* [TASK STATEMENT] Return all the data below as it stands, minus the pictures.

* [DATA SECTION]
= = = = =

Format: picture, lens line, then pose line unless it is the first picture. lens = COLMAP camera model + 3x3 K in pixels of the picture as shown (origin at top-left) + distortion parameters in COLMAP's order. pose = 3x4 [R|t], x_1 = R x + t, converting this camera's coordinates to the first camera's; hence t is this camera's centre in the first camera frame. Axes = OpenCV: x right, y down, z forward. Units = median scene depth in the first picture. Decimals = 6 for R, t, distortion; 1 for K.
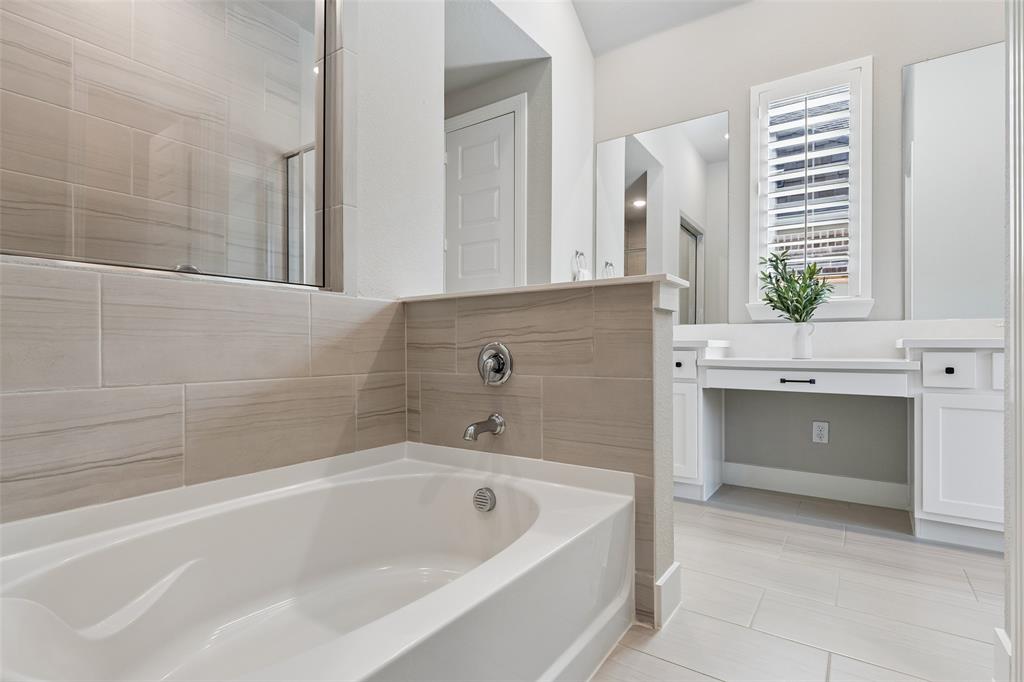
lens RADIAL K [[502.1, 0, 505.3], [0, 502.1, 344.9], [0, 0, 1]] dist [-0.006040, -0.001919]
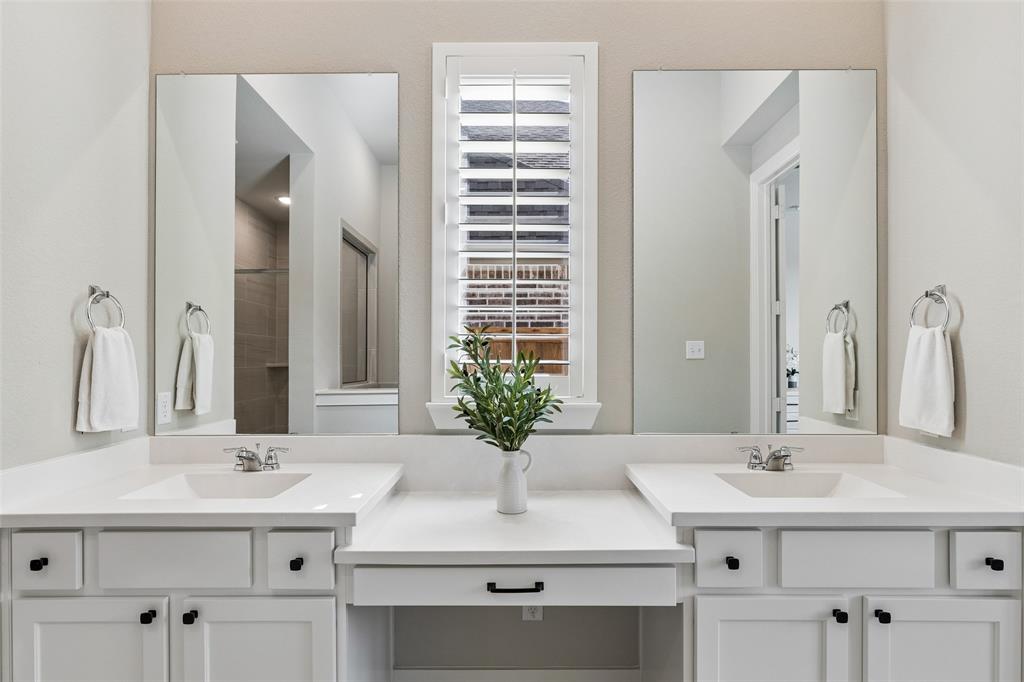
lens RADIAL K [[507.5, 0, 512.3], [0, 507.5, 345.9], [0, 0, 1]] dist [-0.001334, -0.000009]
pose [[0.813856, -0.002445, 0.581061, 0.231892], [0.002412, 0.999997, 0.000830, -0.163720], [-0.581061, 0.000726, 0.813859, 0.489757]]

= = = = =

* [ANSWER TO THIS TASK]
Format: picture, lens line, then pose line unless it is the first picture. lens = COLMAP camera model + 3x3 K in pixels of the picture as shown (origin at top-left) + distortion parameters in COLMAP's order. pose = 3x4 [R|t], x_1 = R x + t, converting this camera's coordinates to the first camera's; hence t is this camera's centre in the first camera frame. Axes = OpenCV: x right, y down, z forward. Units = median scene depth in the first picture. Decimals = 6 for R, t, distortion; 1 for K.
lens RADIAL K [[502.1, 0, 505.3], [0, 502.1, 344.9], [0, 0, 1]] dist [-0.006040, -0.001919]
lens RADIAL K [[507.5, 0, 512.3], [0, 507.5, 345.9], [0, 0, 1]] dist [-0.001334, -0.000009]
pose [[0.813856, -0.002445, 0.581061, 0.231892], [0.002412, 0.999997, 0.000830, -0.163720], [-0.581061, 0.000726, 0.813859, 0.489757]]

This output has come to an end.